**INSTRUCTIONS FOR THE TASK**. The entries below are to be returned as written, with all pictures dropped.

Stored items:
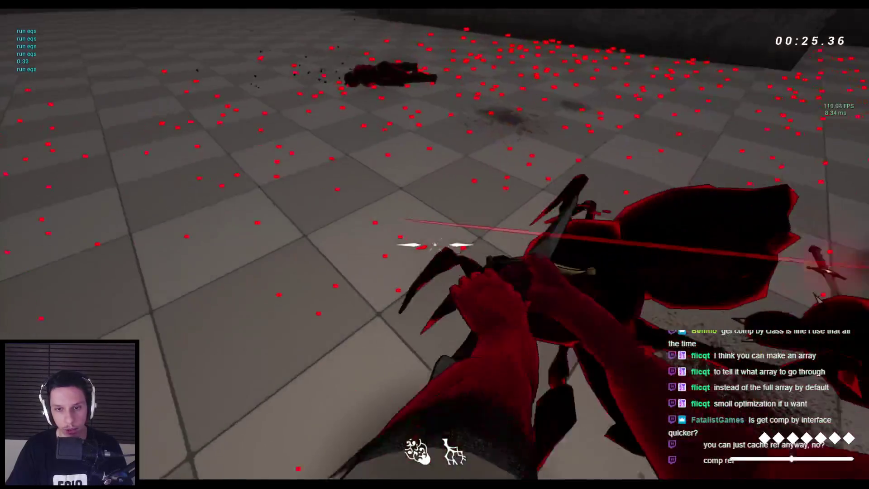
{"action": "left_click", "coordinate": [434, 244]}
{"action": "left_click", "coordinate": [435, 244]}
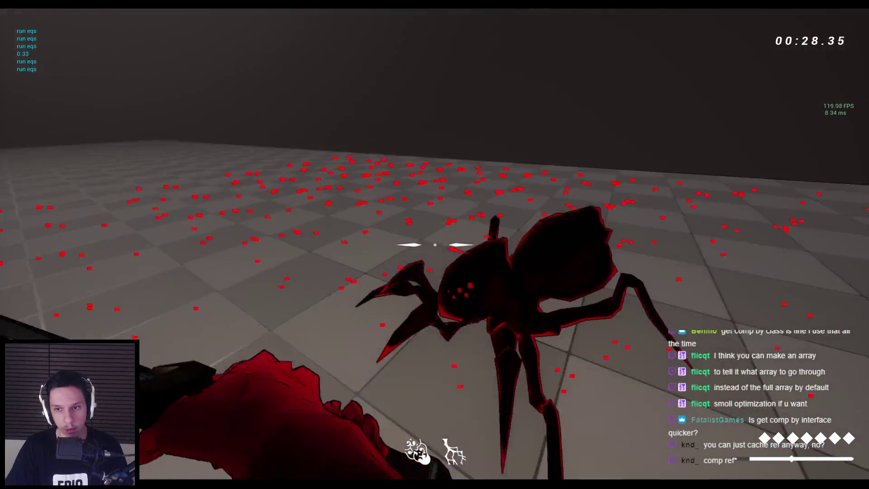
{"action": "left_click", "coordinate": [435, 245]}
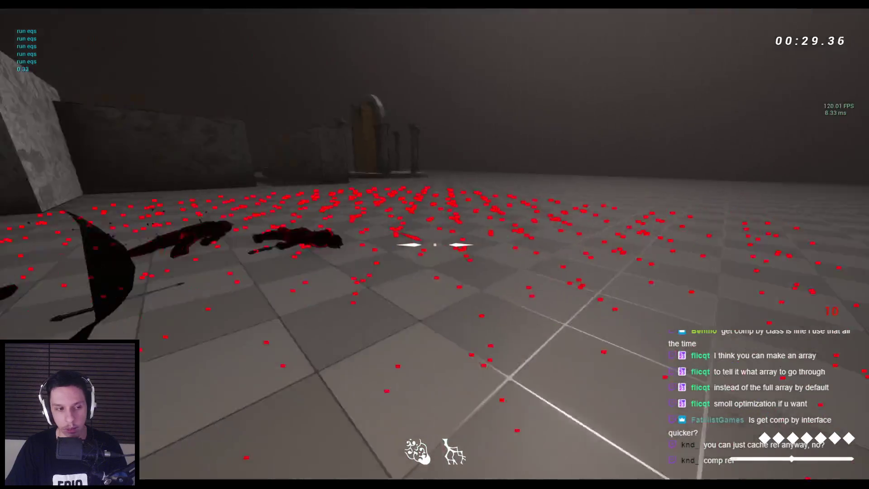
{"action": "left_click", "coordinate": [435, 245]}
{"action": "key", "text": "Escape"}
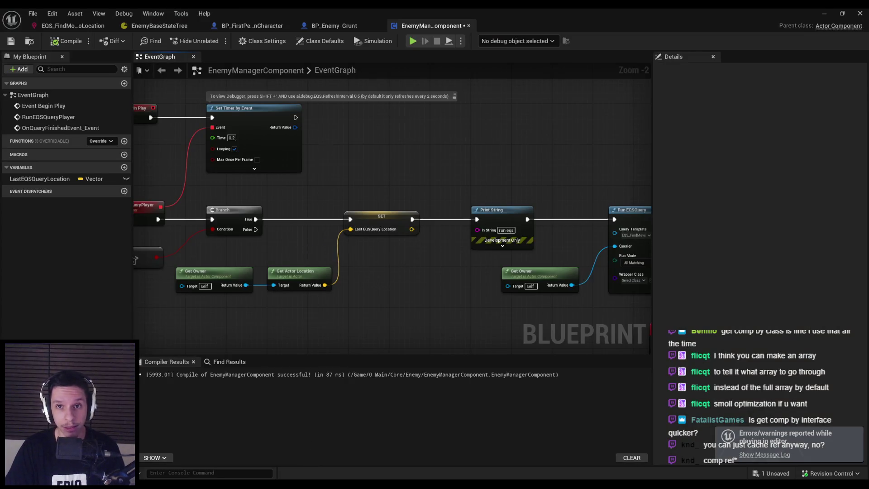
Step: Delete the For Each Loop and Draw Debug Point nodes and save the blueprint
{"action": "scroll", "coordinate": [375, 248], "scroll_direction": "down", "scroll_amount": 1}
{"action": "key", "text": "ctrl+s"}
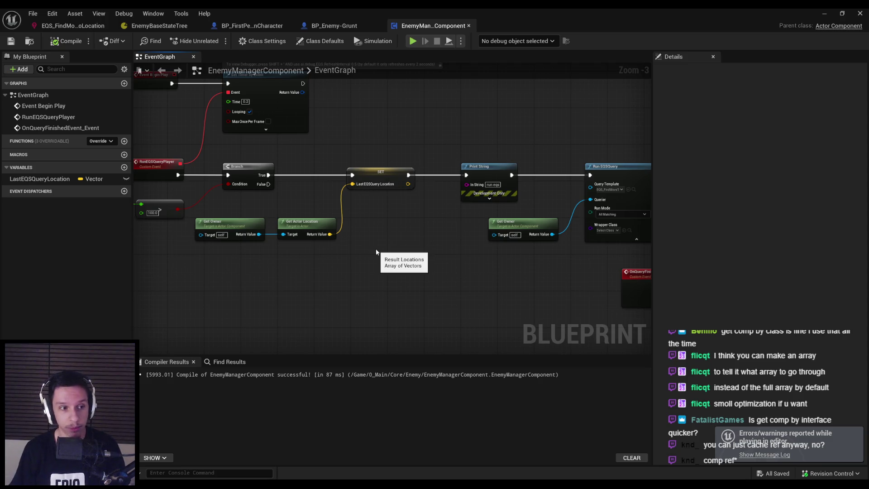
{"action": "left_click_drag", "start_coordinate": [376, 252], "coordinate": [473, 211]}
{"action": "left_click_drag", "start_coordinate": [547, 311], "coordinate": [546, 312]}
{"action": "key", "text": "Delete"}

**RESPONSE TO THIS TASK**.
{"action": "left_click", "coordinate": [434, 244]}
{"action": "left_click", "coordinate": [435, 244]}
{"action": "left_click", "coordinate": [435, 245]}
{"action": "left_click", "coordinate": [435, 245]}
{"action": "key", "text": "Escape"}
Step: Delete the For Each Loop and Draw Debug Point nodes and save the blueprint
{"action": "scroll", "coordinate": [375, 248], "scroll_direction": "down", "scroll_amount": 1}
{"action": "key", "text": "ctrl+s"}
{"action": "left_click_drag", "start_coordinate": [376, 252], "coordinate": [473, 211]}
{"action": "left_click_drag", "start_coordinate": [547, 311], "coordinate": [546, 312]}
{"action": "key", "text": "Delete"}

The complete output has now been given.